Other official information and services: www.belgium.be

Warning: 2 Critical vulnerabilities in discontinued VM2 JavaScript library could lead to Remote Code Execution

Référence:

Advisory #2023-92

Version:

1.0

Logiciels concernés :

VM2 all versions (<= 3.9.19)

Type:

Sandbox escape, Remote Code Execution (RCE)

CVE/CVSS:

CVE-2023-37466:CVSS 9.8(CVSS:3.1/AV:N/AC:L/PR:N/UI:N/S:U/C:H/I:H/A:H)
CVE-2023-37903:CVSS 9.8(CVSS:3.1/AV:N/AC:L/PR:N/UI:N/S:U/C:H/I:H/A:H)

Date:

07/08/2023

Sources

https://github.com/patriksimek/vm2

https://github.com/patriksimek/vm2/security/advisories/GHSA-cchq-frgv-rjh5

https://github.com/patriksimek/vm2/security/advisories/GHSA-g644-9gfx-q4q4

Risques

The VM2 sandbox vulnerabilities could lead to Remote Code Execution, which can have severe impact to the confidentiality, integrity, and availability of the affected system. Attack complexity is low and no authentication is required to exploit these vulnerabilities.

The maintainer of the project announced on the 11^th of July that the project is discontinued and no further patches will be made available to fix the vulnerabilities or any other future issue.

The advisories further disclose that proof-of-concept (PoC) code will be released on or after the 5^th of September, which will make the exploitation of the weaknesses easier and more likely to occur.

Description

VM2 is a well-known JavaScript sandbox library that is used by software, including IDEs, code editors, and various security tools. It allows partial code execution on isolated Node.js servers while securing system resources and external data from unauthorized access.
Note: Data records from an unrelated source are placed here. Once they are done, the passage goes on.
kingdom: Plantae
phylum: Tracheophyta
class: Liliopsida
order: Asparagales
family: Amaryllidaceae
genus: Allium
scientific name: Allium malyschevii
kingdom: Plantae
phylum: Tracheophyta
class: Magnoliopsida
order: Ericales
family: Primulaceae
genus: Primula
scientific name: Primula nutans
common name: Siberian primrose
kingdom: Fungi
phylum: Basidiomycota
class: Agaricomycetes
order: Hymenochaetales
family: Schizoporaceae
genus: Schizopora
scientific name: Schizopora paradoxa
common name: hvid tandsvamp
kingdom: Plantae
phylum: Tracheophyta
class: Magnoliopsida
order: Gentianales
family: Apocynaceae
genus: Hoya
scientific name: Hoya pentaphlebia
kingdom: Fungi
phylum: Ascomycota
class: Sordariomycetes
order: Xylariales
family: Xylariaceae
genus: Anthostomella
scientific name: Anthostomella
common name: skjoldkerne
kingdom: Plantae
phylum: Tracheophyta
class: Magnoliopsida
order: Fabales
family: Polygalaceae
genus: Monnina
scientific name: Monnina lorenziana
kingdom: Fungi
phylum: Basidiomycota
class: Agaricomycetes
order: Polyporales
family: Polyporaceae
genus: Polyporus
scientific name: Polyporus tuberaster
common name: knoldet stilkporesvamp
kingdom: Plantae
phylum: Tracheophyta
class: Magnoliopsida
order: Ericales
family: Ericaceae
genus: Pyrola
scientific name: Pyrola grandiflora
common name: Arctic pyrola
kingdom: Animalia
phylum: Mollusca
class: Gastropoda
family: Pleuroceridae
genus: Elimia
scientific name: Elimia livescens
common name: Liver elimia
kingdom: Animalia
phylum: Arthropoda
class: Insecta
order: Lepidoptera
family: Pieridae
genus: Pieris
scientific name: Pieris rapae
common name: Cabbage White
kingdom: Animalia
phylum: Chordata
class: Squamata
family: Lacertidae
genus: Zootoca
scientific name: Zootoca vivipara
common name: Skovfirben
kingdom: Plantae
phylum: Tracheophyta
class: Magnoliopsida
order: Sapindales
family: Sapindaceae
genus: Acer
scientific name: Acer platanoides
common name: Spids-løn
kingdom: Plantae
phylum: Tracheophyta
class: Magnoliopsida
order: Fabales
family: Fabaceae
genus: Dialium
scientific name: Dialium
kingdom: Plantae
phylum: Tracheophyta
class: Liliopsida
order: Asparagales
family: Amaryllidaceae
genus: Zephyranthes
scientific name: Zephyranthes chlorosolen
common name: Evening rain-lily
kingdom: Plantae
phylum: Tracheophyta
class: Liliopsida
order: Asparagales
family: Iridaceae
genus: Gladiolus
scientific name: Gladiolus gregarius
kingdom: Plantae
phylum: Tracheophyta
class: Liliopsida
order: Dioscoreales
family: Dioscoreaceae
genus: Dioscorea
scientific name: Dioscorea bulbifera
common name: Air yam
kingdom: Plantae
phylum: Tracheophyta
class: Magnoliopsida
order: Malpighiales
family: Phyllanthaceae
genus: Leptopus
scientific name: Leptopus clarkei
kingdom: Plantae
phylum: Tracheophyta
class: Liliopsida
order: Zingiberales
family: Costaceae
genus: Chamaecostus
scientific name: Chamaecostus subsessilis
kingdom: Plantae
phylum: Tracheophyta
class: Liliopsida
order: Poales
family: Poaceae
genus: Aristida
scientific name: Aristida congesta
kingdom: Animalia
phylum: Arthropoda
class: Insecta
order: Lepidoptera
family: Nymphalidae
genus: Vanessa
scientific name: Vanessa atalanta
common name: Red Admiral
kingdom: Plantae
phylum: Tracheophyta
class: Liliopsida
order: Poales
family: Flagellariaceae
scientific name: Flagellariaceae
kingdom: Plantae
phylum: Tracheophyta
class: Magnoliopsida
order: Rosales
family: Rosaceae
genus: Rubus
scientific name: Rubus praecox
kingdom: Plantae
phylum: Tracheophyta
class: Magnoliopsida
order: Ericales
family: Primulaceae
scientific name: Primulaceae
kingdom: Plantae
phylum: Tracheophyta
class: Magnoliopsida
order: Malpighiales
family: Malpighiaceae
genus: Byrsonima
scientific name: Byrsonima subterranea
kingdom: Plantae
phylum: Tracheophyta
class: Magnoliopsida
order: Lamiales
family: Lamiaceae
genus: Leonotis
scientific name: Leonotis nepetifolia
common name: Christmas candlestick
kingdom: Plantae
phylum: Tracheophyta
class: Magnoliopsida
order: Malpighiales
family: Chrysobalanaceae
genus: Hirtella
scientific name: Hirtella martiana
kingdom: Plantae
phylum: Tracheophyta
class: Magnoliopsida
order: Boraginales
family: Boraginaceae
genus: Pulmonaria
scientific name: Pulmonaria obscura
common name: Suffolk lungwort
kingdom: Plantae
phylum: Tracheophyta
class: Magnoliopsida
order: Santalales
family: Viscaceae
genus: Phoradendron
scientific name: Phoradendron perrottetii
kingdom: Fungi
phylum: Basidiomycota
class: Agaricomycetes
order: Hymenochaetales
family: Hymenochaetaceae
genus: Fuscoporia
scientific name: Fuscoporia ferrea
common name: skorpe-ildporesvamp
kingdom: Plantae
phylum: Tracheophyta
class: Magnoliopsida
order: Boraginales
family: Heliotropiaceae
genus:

The project got recently deprecated and short after two sandbox escape vulnerabilities were disclosed. The difference is in the way the sandbox is escaped.

CVE-2023-37466 is a critical sandbox escape vulnerability, where the "Promise" handler sanitization can be bypassed and can lead to Remote Code Execution, assuming the attacker has arbitrary code execution primitive inside the context of vm2 sandbox.

CVE-2023-37903 is a critical sandbox escape vulnerability, where the Node.js custom inspect function can be exploited and can lead to a Remote Code Execution, assuming the attacker has arbitrary code execution primitive inside the context of vm2 sandbox.

Actions recommandées

The Centre for Cybersecurity Belgium strongly recommends to stop using the discontinued VM2 project for production as soon as possible. The developer of the project suggests users to migrate their code to the "isolated-vm" project. This project has not been verified by the CCB. Users are advised to make an assessment on how they will substitute this project for their existing needs.